The following limitations to the current study must be considered: (1) The study design was retrospective. (2) The percentages of PMN, alpha-defensin, and leukocyte esterase levels are not available. (3) The limited number of patients. However, to the authors’ best knowledge, it is the largest cohort to date. (4) There is some evidence that using EDTA tubes to prevent clotting of synovial fluid might improve WBC calculation and that automated counting might be superior to manual counting [27] (5) PSI was defined by IDSA criteria. This definition has shortcomings. However, beside MSIS and ICM criteria, IDSA is the only score that does not include WBC count. Therefore, it is the best score to assess the current research questions.

5. Conclusions

To the authors best knowledge, the current study provides the largest study cohort on WBC into periprosthetic joint infection of the shoulder to date. The current results propose a threshold of 2800 leucocytes/mm3 in synovial fluid from PA that provided a sensitivity of 87% and a specificity of 88% to predict PSI.

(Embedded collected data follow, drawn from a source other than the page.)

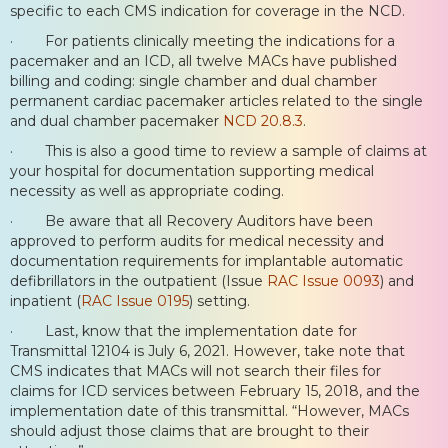
specific to each CMS indication for coverage in the NCD.
· For patients clinically meeting the indications for a
pacemaker and an ICD, all twelve MACs have published
billing and coding: single chamber and dual chamber
permanent cardiac pacemaker articles related to the single
and dual chamber pacemaker
NCD 20.8.3
.
· This is also a good time to review a sample of claims at
your hospital for documentation supporting medical
necessity as well as appropriate coding.
· Be aware that all Recovery Auditors have been
approved to perform audits for medical necessity and
documentation requirements for implantable automatic
defibrillators in the outpatient (Issue
RAC Issue 0093
) and
inpatient (
RAC Issue 0195
) setting.
· Last, know that the implementation date for
Transmittal 12104 is July 6, 2021. However, take note that
CMS indicates that MACs will not search their files for
claims for ICD services between February 15, 2018, and the
implementation date of this transmittal. “However, MACs
should adjust those claims that are brought to their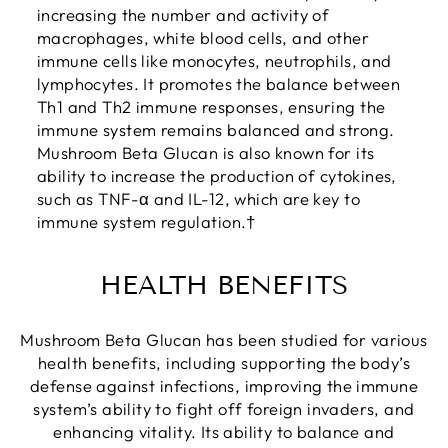
increasing the number and activity of
macrophages, white blood cells, and other
immune cells like monocytes, neutrophils, and
lymphocytes. It promotes the balance between
Th1 and Th2 immune responses, ensuring the
immune system remains balanced and strong.
Mushroom Beta Glucan is also known for its
ability to increase the production of cytokines,
such as TNF-α and IL-12, which are key to
immune system regulation.†
HEALTH BENEFITS
Mushroom Beta Glucan has been studied for various
health benefits, including supporting the body’s
defense against infections, improving the immune
system’s ability to fight off foreign invaders, and
enhancing vitality. Its ability to balance and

The sensitivity of microbiological cultures from PA was only 76%; in particular, cutibacteria and CoNS are prone to be missed. By itself, neither results from PA nor from intraoperative cultures are valid enough to diagnose or rule out PSI with certainty. However, PA culture has an excellent specificity and allows for targeted antibiotic therapy. In daily practice, PA is easily available in a short amount of time. It presents an important pillar to diagnose PSI and its inclusion in diagnostic scores is justified.